**REQUIREMENT**.
Send each entry back exactly as given, pictures excluded.

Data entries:

━━━━━━

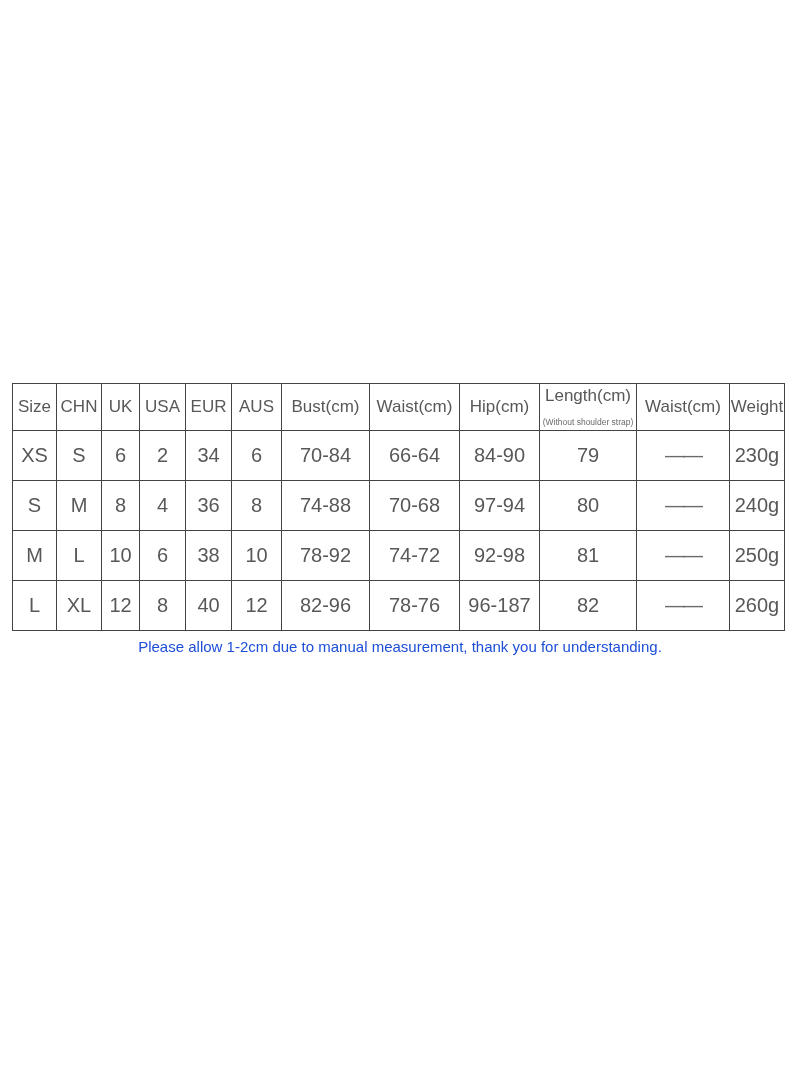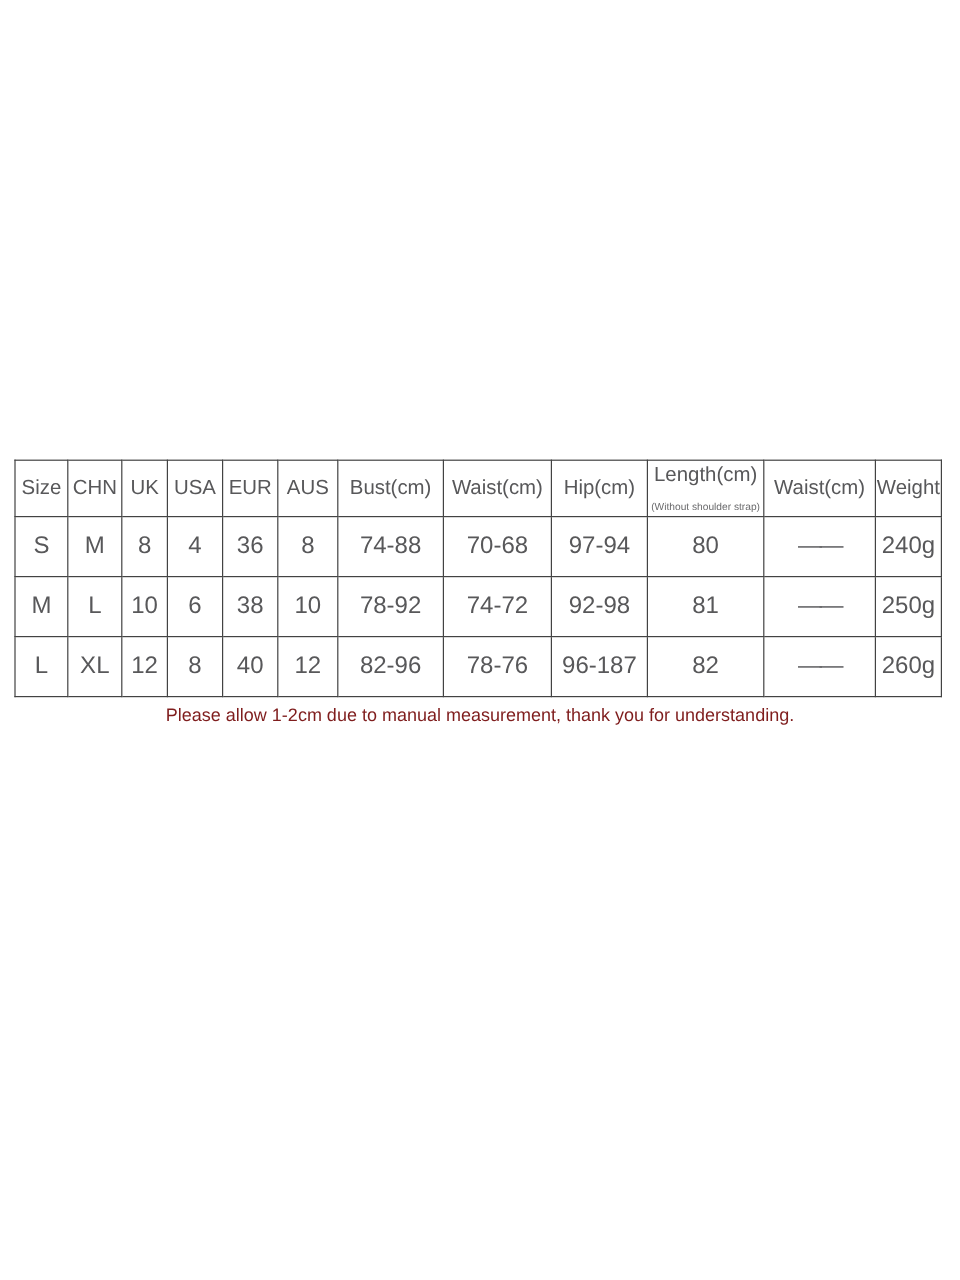--- a/index.html
+++ b/index.html
@@ -53,21 +53,21 @@
     white-space: nowrap;
   }
   td.dash-cell {
     font-size: 18px;
     letter-spacing: -2px;
     color: #6a6a6c;
   }
   .notes {
     margin-top: 7px;
     text-align: center;
-    color: #7f1d1d;
+    color: #1d4ed8;
   }
   .notes p {
     margin: 0 0 10px 0;
     font-size: 15px;
     line-height: 18px;
   }
 </style>
 </head>
 <body>
 
@@ -102,20 +102,34 @@
           <th>Hip(cm)</th>
           <th>
             <span>Length(cm)</span>
             <span class="hdr-sub">(Without shoulder strap)</span>
           </th>
           <th>Waist(cm)</th>
           <th>Weight</th>
         </tr>
       </thead>
       <tbody>
+        <tr>
+          <td>XS</td>
+          <td>S</td>
+          <td>6</td>
+          <td>2</td>
+          <td>34</td>
+          <td>6</td>
+          <td>70-84</td>
+          <td>66-64</td>
+          <td>84-90</td>
+          <td>79</td>
+          <td class="dash-cell">——</td>
+          <td>230g</td>
+        </tr>
         <tr>
           <td>S</td>
           <td>M</td>
           <td>8</td>
           <td>4</td>
           <td>36</td>
           <td>8</td>
           <td>74-88</td>
           <td>70-68</td>
           <td>97-94</td>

━━━━━━

**RESULT**.
--- a/index.html
+++ b/index.html
@@ -53,21 +53,21 @@
     white-space: nowrap;
   }
   td.dash-cell {
     font-size: 18px;
     letter-spacing: -2px;
     color: #6a6a6c;
   }
   .notes {
     margin-top: 7px;
     text-align: center;
-    color: #7f1d1d;
+    color: #1d4ed8;
   }
   .notes p {
     margin: 0 0 10px 0;
     font-size: 15px;
     line-height: 18px;
   }
 </style>
 </head>
 <body>
 
@@ -102,20 +102,34 @@
           <th>Hip(cm)</th>
           <th>
             <span>Length(cm)</span>
             <span class="hdr-sub">(Without shoulder strap)</span>
           </th>
           <th>Waist(cm)</th>
           <th>Weight</th>
         </tr>
       </thead>
       <tbody>
+        <tr>
+          <td>XS</td>
+          <td>S</td>
+          <td>6</td>
+          <td>2</td>
+          <td>34</td>
+          <td>6</td>
+          <td>70-84</td>
+          <td>66-64</td>
+          <td>84-90</td>
+          <td>79</td>
+          <td class="dash-cell">——</td>
+          <td>230g</td>
+        </tr>
         <tr>
           <td>S</td>
           <td>M</td>
           <td>8</td>
           <td>4</td>
           <td>36</td>
           <td>8</td>
           <td>74-88</td>
           <td>70-68</td>
           <td>97-94</td>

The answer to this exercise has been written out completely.